There's a post that does what it says on the tin

Reward missions/ challenges/ subtlety instead of violence; add consequences and, if it's 4e, move the roleplaying section in DMG 2 to the front of DMG 1
Won't work.
Of McRae's 4 points, only one is necessary to make the case, and it's the one you can't do anything about.
1) "Extensive rules for combat, making it seem like an expected activity.":
This may be true, but even if it was false, it wouldn't be sufficient to change anything. Besides, its exactly backwards. RPG's tend to have extensive rules for combat because it is an expected activity. RPG's don't have combat as the expected activity merely because there are extensive rules. This is a subtle distinction, but its an important one. Combat is the expected activity because the precursors to formal RPG's feature combat. I'm not talking about merely the war games that were the formal precursors of D&D, but the entire attitude of role-playing and of play in general is about combat. Before RPG's, I played cops and robbers, cowboys and indians, spacemen and aliens, and pirates. When I wasn't shooting something, I was whacking at it with a stick or cane pole that stood in for a sword. The sword games were easy. You knew who was dead by who got whacked with the stick. On the other hand, they weren't safe. The shooting games were much safer, but you couldn't tell who was winning and there were often frequent metagame arguments like, "BANG! I shot you! No you didn't, you missed. BANG! I shot you again. No, I dodged. BANG! I shot you." RPG's formalize a structure for resolving the typical conflicts of role-playing. The reason you have extensive rules for combat is that its only at combat that you really need extensive rules. For non-combat roleplaying, consensus and sense of the individual players is generally enough to resolve conflict. You don't need rules for talking. It's acceptable and possibly even highly desirable to simply allow each player to decide how they respond.
2) "It's all, or mostly, what the PCs are good at."
But even if this isn't true, it doesn't mean that the game won't be about killing. Besides which, it's not even true. Quite arguably, even in 1e, the general sense you would have about the starting characters were you not expecting combat is that if it did happen only the fighter is any good at it and even he's not that good as a single hit is likely to leave him dead. The vast majority of the characters abilities and assumptions about those abilities would not be about combat, and a person without a combat assumption bias would look at the 1st level spell list and see that the combat spells were quite weak but that the non-combat spells have apparantly extraordinary and indeed world changing utility. Clearly, this is not a combat game.

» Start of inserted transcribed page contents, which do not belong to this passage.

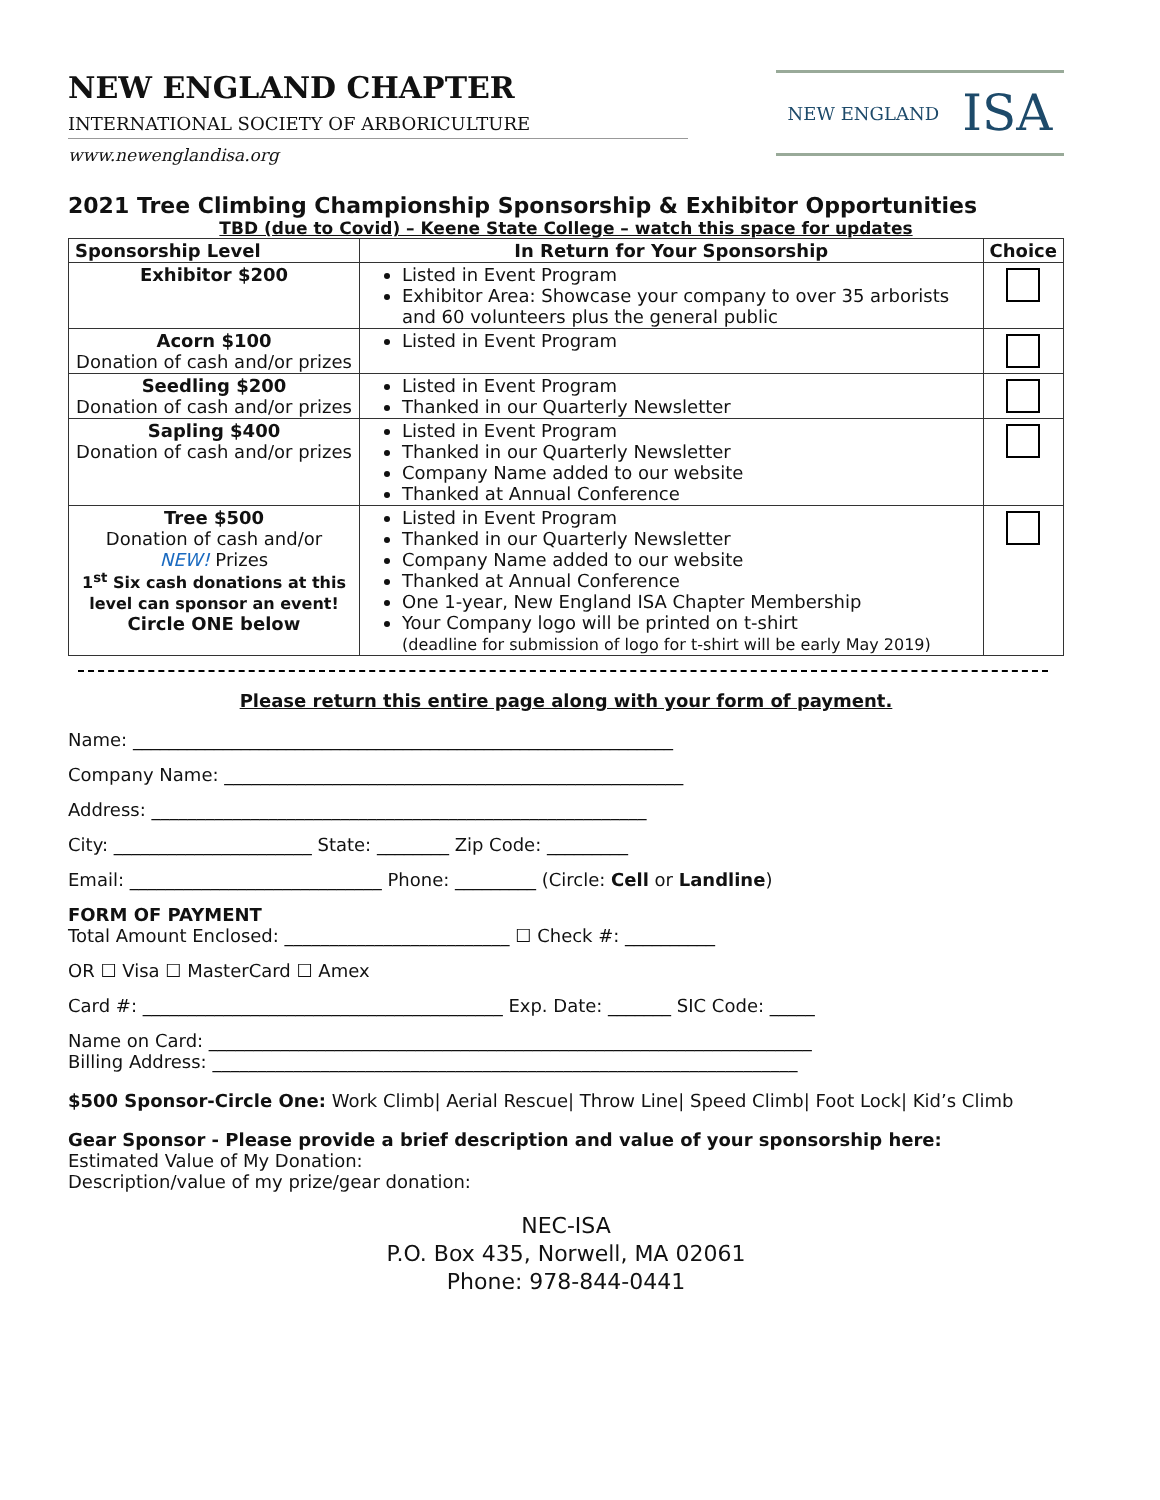NEW ENGLAND CHAPTER
INTERNATIONAL SOCIETY OF ARBORICULTURE
www.newenglandisa.org
NEW ENGLAND ISA
2021 Tree Climbing Championship Sponsorship & Exhibitor Opportunities
TBD (due to Covid) – Keene State College – watch this space for updates
| Sponsorship Level | In Return for Your Sponsorship | Choice |
| --- | --- | --- |
| Exhibitor $200 | Listed in Event Program Exhibitor Area: Showcase your company to over 35 arborists and 60 volunteers plus the general public | |
| Acorn $100 Donation of cash and/or prizes | Listed in Event Program | |
| Seedling $200 Donation of cash and/or prizes | Listed in Event Program Thanked in our Quarterly Newsletter | |
| Sapling $400 Donation of cash and/or prizes | Listed in Event Program Thanked in our Quarterly Newsletter Company Name added to our website Thanked at Annual Conference | |
| Tree $500 Donation of cash and/or NEW! Prizes 1<sup>st</sup> Six cash donations at this level can sponsor an event! Circle ONE below | Listed in Event Program Thanked in our Quarterly Newsletter Company Name added to our website Thanked at Annual Conference One 1-year, New England ISA Chapter Membership Your Company logo will be printed on t-shirt (deadline for submission of logo for t-shirt will be early May 2019) | |
Please return this entire page along with your form of payment.
Name: ____________________________________________________________
Company Name: ___________________________________________________
Address: _______________________________________________________
City: ______________________ State: ________ Zip Code: _________
Email: ____________________________ Phone: _________ (Circle: Cell or Landline)
FORM OF PAYMENT
Total Amount Enclosed: _________________________ ☐ Check #: __________
OR ☐ Visa ☐ MasterCard ☐ Amex
Card #: ________________________________________ Exp. Date: _______ SIC Code: _____
Name on Card: ___________________________________________________________________
Billing Address: _________________________________________________________________
$500 Sponsor-Circle One: Work Climb| Aerial Rescue| Throw Line| Speed Climb| Foot Lock| Kid’s Climb
Gear Sponsor - Please provide a brief description and value of your sponsorship here:
Estimated Value of My Donation:
Description/value of my prize/gear donation:
NEC-ISA
P.O. Box 435, Norwell, MA 02061
Phone: 978-844-0441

Likewise, without the bias in favor of combat, a player looking at the rules of 3e would see that gain skill at combat is hard, but that its quite possible to have extraordinary even supernatural skill outside of combat at relatively low levels. Clearly this isn't a combat game either, as combat is discouraged by the rules!
And this is to say nothing of games like GURPs or others where the list of non-combat abilities vastly exceeds the list of combat abilities. Yet, these game remain largely about the killing and the vast majority of rules concern combat.
3) "XP for killing."
But in every edition of the game, you've got XP for other things as well. In 1e, the XP you got for killing was for most campaigns a tiny fraction of that recieved for hauling off valuables. Quite obviously, by this logic then, 1e was an archeology game and killing things was intended to be a minor part of it. Likewise, in 3e you don't get XP for killing things - you get XP for overcoming obstacles. If there was a bias toward killing things, it therefore had to be introduced because you could just as easily set up adventures where every obstacle was diplomatic or social and you could have given out just as much XP.
Moreover, this doesn't address the large number of games that don't give XP for killing, and yet which still manage to be about killing things.
5) "Lawless setting, like the Old West."
But this is certainly not universally true. And more importantly, even when it isn't true, the fact that it isnt' true doesn't make the game less about killing. You can play in a setting that is the opposite of lawless - some tightly regimented police state - and yet don't be surprised if killing of some sort breaks out in short order.
4) "Violence works."
This is in and of itself sufficient to explain the presence of violence regardless of setting or system. The problem here is inescable. Violence solves everything. This is the reason humans resort to it. Violence is the cutter of gordian knots. Violence is the hammer in the tool chest. The only way to prevent violence in a game session is to present the characters with difficulties that can't be solved through acts of destruction, and inherently this cannot be done in a setting that features as its primary content conflict with monsters, villains, foils, and antagonists. In such a setting, destruction works. Sooner or latter, with enough destruction, the problem just goes away.
The problem that you are going to run into here is that its not merely, as Umbran intelligently and perceptively expounds, the desire to have conflicts that are different from those commonly experienced, but precisely this desire to confront problems that can be solved through acts of destruction that is the primary motivating force in interest in the setting. If you present people with a game setting that requires laborous acts of creation to resolve problems, most people are going to be terribly uninterested both with the concept and with the resulting gameplay. It's precisely this difference between the sorts of problems we normally encounter and the sorts of stresses that we normally experience that explains the attraction of violence in our games.